Ensembl feature types and tags will need to be mapped to the EMBOSS internals. Peter can make a list of feature types and tags into appropriate Efeatures.ensembl and Etags.ensembl configuration files.

3.3 EDAM

None. Jon is away this week.

3.4 Data types

Peter has reorganised the source code for each datatype into a set of files.
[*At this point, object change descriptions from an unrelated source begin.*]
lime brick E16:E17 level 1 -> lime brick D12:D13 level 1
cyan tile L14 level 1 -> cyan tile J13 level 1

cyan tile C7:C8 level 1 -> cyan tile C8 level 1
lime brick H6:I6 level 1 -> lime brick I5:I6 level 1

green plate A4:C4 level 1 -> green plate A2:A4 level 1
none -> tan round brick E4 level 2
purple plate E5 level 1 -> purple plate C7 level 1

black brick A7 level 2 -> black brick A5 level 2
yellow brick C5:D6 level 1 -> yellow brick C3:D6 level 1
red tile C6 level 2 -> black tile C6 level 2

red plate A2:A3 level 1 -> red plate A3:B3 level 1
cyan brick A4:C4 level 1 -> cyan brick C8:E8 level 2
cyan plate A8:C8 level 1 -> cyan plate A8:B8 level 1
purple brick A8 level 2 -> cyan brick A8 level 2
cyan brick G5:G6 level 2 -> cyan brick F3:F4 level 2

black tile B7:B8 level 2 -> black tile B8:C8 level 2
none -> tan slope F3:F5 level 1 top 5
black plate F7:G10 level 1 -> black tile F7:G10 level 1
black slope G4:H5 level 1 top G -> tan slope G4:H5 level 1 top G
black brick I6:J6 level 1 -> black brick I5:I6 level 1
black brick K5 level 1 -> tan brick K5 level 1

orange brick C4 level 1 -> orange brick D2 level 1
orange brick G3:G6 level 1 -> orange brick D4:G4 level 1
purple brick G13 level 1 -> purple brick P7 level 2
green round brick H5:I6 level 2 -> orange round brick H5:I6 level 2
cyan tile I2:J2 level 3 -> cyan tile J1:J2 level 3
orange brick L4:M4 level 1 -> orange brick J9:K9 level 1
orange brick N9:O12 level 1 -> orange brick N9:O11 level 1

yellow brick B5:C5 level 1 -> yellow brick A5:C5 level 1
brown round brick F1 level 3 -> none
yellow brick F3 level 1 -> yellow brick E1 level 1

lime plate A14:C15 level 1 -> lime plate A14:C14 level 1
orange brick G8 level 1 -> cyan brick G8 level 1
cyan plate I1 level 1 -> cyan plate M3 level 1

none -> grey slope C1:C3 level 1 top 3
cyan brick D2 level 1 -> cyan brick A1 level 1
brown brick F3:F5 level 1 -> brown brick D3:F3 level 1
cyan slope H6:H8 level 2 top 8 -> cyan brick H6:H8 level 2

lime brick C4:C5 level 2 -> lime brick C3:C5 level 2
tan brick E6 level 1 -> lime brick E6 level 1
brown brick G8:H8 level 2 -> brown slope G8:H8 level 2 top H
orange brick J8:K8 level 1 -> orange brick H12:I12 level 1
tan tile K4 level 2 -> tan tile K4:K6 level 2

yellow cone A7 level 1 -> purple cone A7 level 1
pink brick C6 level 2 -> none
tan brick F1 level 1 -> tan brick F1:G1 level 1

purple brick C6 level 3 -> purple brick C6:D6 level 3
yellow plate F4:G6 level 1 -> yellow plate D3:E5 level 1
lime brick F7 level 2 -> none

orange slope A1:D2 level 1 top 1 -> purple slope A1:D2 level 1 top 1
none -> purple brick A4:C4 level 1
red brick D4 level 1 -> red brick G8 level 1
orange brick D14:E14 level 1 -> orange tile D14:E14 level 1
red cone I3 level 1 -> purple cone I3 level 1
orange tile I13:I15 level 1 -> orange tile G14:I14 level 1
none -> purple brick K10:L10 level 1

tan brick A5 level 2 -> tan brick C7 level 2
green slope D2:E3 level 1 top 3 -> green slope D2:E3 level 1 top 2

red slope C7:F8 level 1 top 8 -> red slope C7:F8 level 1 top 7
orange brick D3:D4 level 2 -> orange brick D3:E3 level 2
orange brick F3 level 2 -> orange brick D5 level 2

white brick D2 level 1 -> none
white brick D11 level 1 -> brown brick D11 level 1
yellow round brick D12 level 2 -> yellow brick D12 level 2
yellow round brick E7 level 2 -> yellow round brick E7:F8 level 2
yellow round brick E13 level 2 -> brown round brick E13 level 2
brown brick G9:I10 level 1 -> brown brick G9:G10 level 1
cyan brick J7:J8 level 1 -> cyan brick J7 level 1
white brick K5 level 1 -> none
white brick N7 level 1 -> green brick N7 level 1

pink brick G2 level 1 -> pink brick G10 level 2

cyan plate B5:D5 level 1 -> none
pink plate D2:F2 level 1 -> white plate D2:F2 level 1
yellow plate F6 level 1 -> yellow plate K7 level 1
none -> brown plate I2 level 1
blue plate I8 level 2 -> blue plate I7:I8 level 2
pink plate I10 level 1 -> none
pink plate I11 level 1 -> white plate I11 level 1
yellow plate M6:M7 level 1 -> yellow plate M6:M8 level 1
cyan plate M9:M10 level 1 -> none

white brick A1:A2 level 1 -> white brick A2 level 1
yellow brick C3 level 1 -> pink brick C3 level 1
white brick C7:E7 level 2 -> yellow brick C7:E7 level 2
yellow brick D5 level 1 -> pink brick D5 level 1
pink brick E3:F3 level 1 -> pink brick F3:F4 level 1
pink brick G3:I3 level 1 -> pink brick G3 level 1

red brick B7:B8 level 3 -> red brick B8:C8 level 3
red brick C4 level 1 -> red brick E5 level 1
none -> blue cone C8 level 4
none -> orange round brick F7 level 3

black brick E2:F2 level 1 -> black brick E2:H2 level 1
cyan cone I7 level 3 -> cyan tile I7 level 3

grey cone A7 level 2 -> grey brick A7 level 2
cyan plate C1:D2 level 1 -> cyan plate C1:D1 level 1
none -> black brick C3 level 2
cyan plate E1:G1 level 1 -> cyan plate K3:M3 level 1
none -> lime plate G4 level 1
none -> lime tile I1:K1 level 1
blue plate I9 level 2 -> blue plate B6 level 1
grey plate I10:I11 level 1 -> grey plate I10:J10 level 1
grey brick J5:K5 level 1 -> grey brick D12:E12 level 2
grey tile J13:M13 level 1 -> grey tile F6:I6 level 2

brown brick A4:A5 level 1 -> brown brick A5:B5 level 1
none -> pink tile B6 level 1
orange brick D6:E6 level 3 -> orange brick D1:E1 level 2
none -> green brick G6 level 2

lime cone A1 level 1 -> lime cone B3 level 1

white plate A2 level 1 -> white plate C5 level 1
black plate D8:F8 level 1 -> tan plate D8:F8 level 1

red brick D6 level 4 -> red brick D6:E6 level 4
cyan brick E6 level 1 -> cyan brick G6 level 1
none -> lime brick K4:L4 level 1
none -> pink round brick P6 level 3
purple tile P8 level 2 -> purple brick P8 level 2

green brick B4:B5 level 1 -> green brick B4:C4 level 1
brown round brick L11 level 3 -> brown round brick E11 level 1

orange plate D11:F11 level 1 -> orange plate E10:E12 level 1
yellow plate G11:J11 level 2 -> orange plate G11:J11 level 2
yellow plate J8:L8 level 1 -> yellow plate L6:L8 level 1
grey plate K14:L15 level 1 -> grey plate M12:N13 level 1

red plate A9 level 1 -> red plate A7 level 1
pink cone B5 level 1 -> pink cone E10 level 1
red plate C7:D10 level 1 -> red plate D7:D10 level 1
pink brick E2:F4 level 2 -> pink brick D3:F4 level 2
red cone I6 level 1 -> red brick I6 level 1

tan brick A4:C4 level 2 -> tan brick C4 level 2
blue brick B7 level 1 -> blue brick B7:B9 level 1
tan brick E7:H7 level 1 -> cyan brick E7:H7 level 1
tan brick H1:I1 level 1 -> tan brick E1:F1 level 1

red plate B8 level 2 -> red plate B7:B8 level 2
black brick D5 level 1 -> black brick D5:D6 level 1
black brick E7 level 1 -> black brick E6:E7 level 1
In ajax/core there are:

object definitions ajwxyzdata.h
general datatype object handling code ajwxyz.c/h
input and output ajwxyzread.c/hajwxyzwrite.c/h

In ajax/ajaxdb there are:

datatype-specific access methods in ajwxyzdb.c/h

and data access can also use any text-based access method in ajax/ajaxdb/ajtextdb.c if the database has an appropriate datatype-specific format defined.

4. Administration

4.1 Advisory Board

The first EMBOSS Scientific Advisory Board meeting is scheduled for Friday 5th November.

4.2 Interim report

BBSRC require an interim report on progress in the first part of the funding period. Peter will make a first draft.

5.0 Documentation and training

None.

6. User queries and answers

All done.

7. AOB

None.

8. Date Of Next Meeting

The next EMBOSS meeting will be on Monday 18th October. Peter and Mahmut will be away.